The last bout of that night had a referee who was somewhat laissez-faire, and it ended with an unopposed flurry of blows that went on just a second too long. A man’s head was pummelled and the blood from the cut over his eye started to spray. Since I was ringside, I was spattered with it. It was warm on my face and hands. I remember looking at the dots on my pale summer sportsjacket and feeling horror turn into sickness.

But the fight was ended and cheering began for the fighters’ mutual bravery. As I followed the bubbling crowd out with my dad and his happily babbling friends, I felt the horror turn to euphoria — the high you get after you narrowly miss being hit by a taxi or falling out of a window. You giggle.

I told all my friends for weeks after how exciting it had been. But it had been sickening and cold and I never wanted to see it again.

Of course I did — and I still watch boxing whenever I can, looking for the violence, hoping for it, then turning away when it comes.

Trevor Berbick went to jail for raping a 15-year-old babysitter in 1992 and was murdered in a Jamaican church-yard, his head bashed in by a steel pipe, in 2006.

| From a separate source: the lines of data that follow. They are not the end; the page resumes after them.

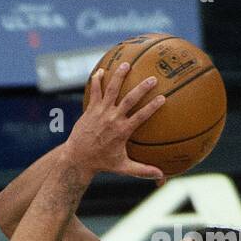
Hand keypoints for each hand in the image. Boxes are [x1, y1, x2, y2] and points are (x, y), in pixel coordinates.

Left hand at [64, 63, 165, 180]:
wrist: (77, 159)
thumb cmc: (102, 163)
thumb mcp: (123, 167)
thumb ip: (142, 170)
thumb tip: (161, 177)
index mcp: (122, 131)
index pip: (141, 116)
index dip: (152, 106)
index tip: (163, 98)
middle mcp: (112, 119)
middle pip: (129, 100)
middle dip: (141, 89)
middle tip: (152, 78)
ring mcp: (100, 113)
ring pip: (111, 90)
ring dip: (118, 76)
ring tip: (126, 63)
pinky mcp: (90, 110)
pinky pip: (94, 92)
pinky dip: (97, 81)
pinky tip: (101, 70)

My son has the same hands as me and my dad and cannot make a fist and is just as excited about hitting. He asked me, on the way to school one day, if I had ever been in a fight, and I told him about what I had done to Gunraj when I was 11. And there on the Canadian street I started to cry. He was baffled: why was I crying when I had won the fight? I told him that guys like us can never get in fights because we will always lose. He doesn’t believe me and he will one day hit someone and find out.